Dataset section »
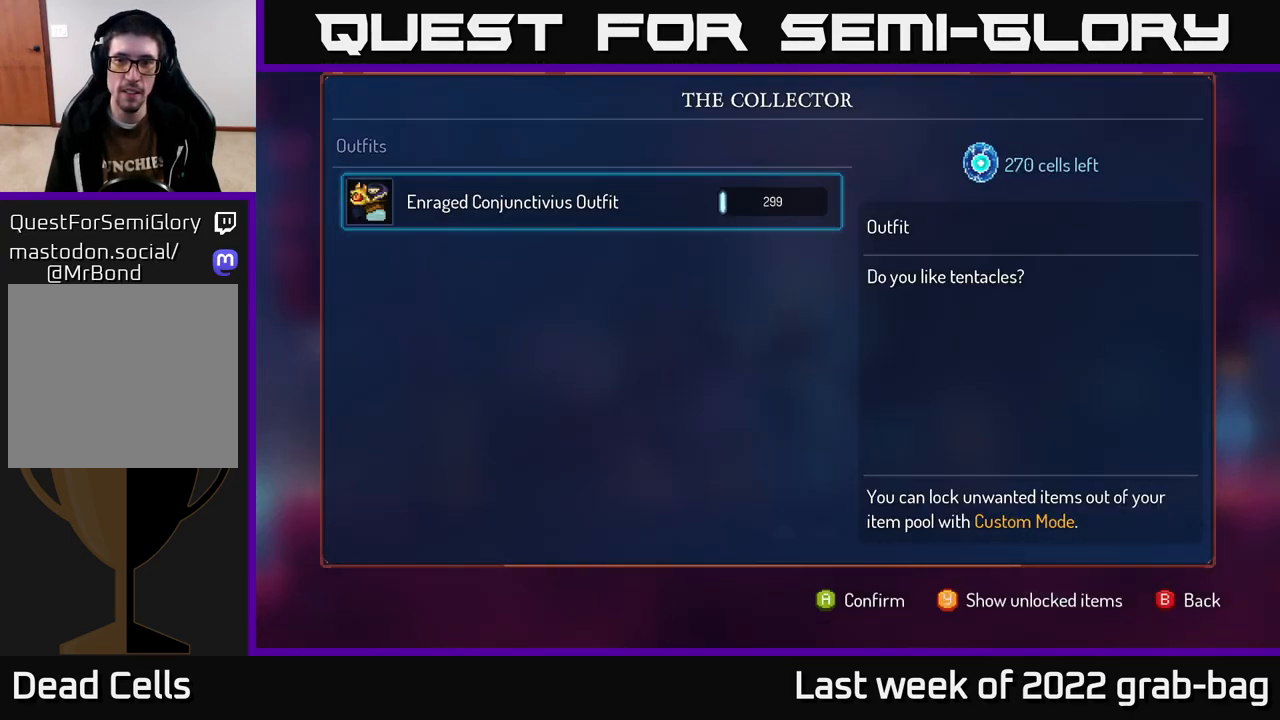
{"buttons": ["A"], "left_stick": "center", "right_stick": "center", "events": []}
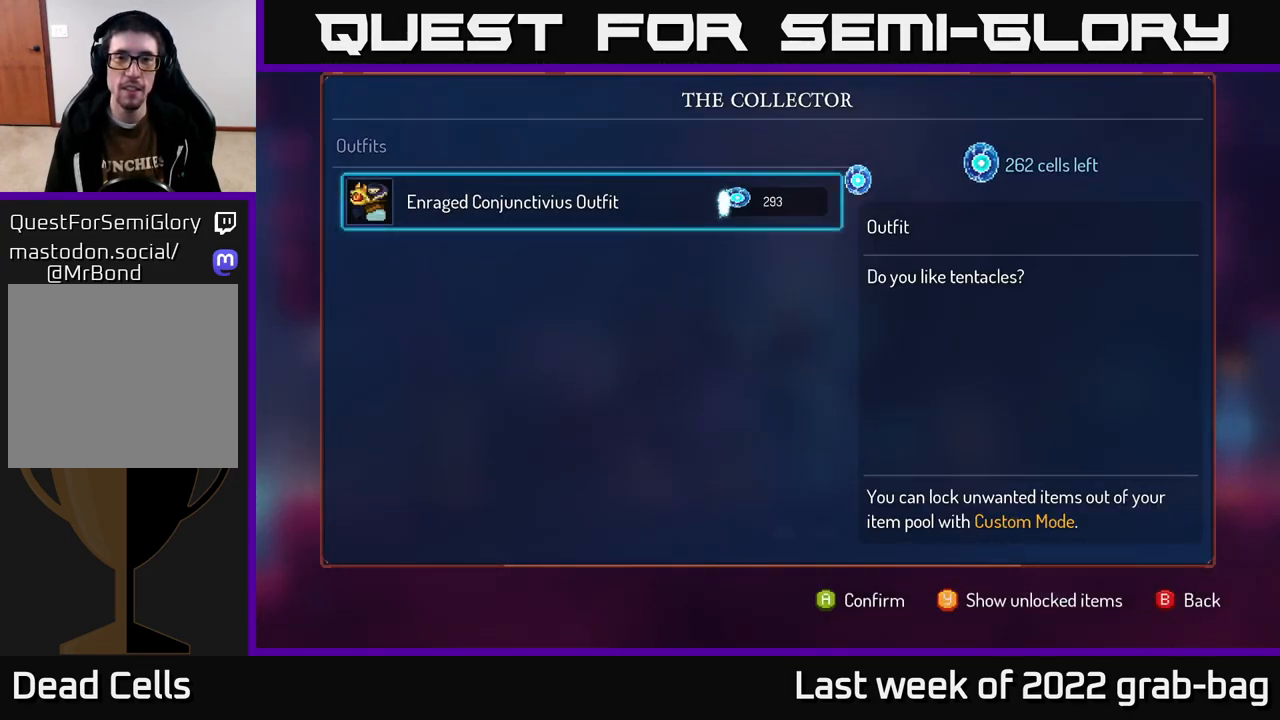
{"buttons": ["A"], "left_stick": "center", "right_stick": "center", "events": []}
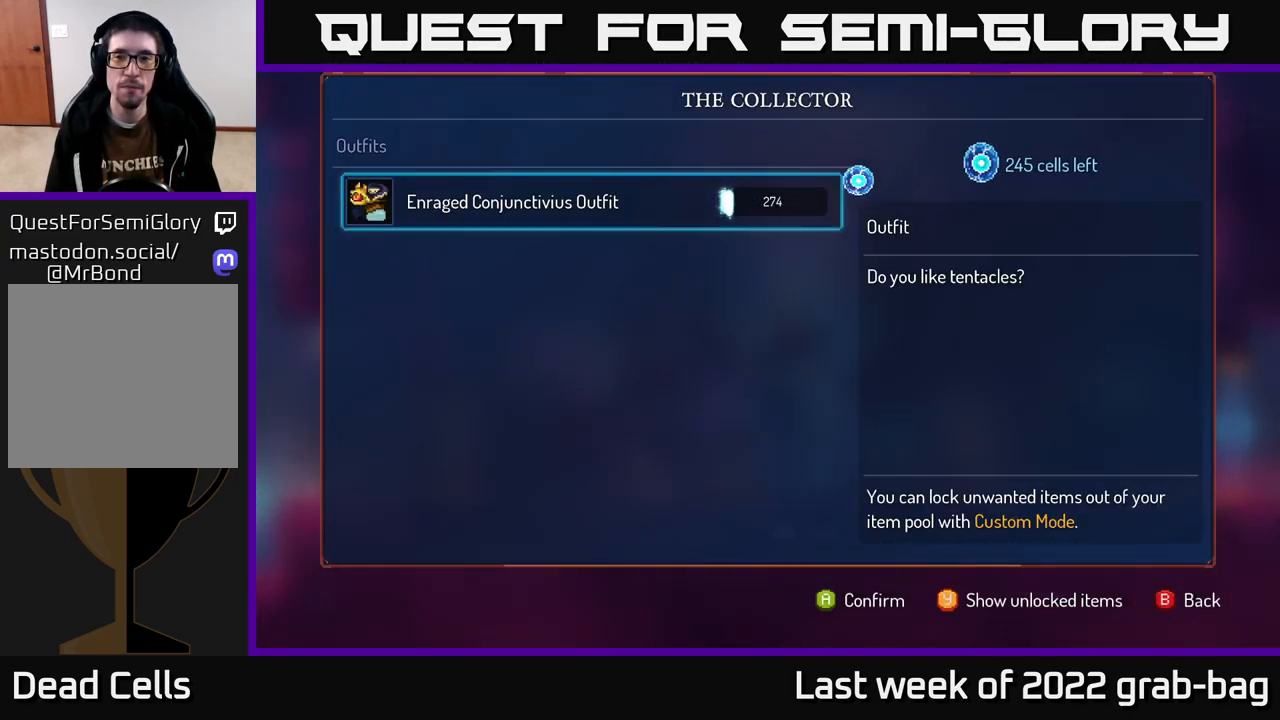
{"buttons": ["A"], "left_stick": "center", "right_stick": "center", "events": []}
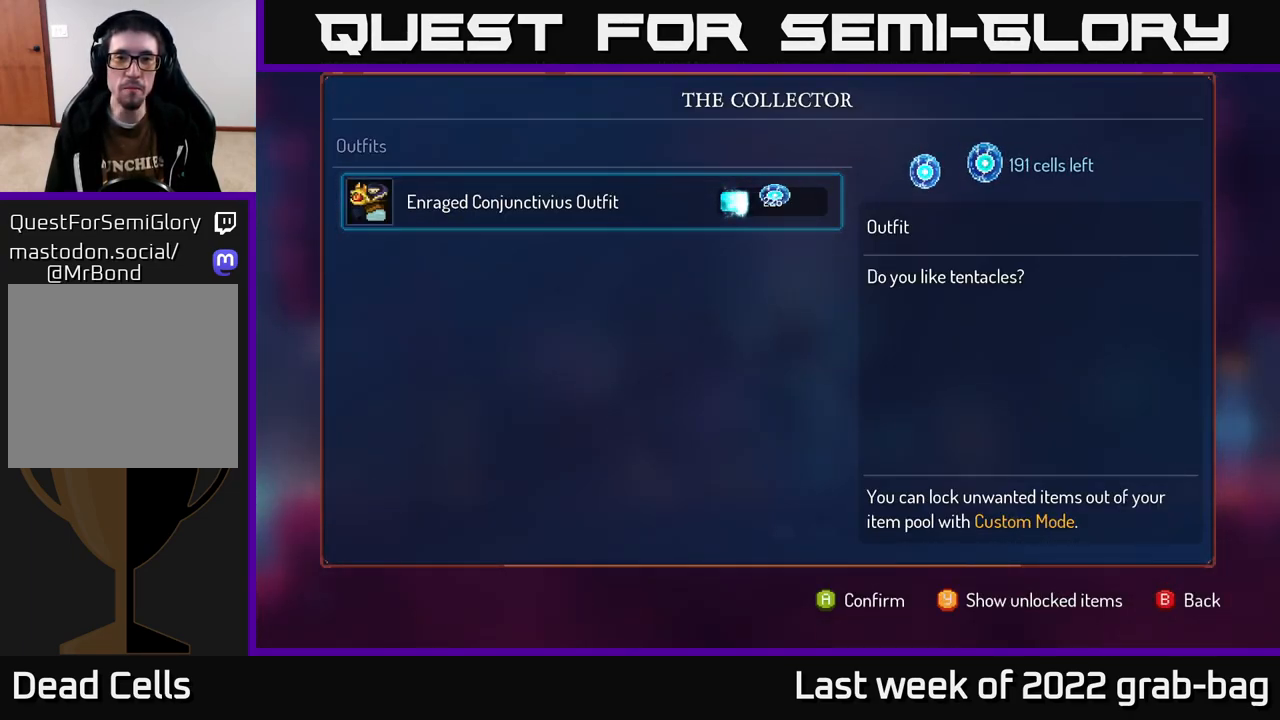
{"buttons": ["A"], "left_stick": "center", "right_stick": "center", "events": []}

About this task »
Give an exact copy of the listing above that leaves out every picture.

Task answer »
{"buttons": ["A"], "left_stick": "center", "right_stick": "center", "events": []}
{"buttons": ["A"], "left_stick": "center", "right_stick": "center", "events": []}
{"buttons": ["A"], "left_stick": "center", "right_stick": "center", "events": []}
{"buttons": ["A"], "left_stick": "center", "right_stick": "center", "events": []}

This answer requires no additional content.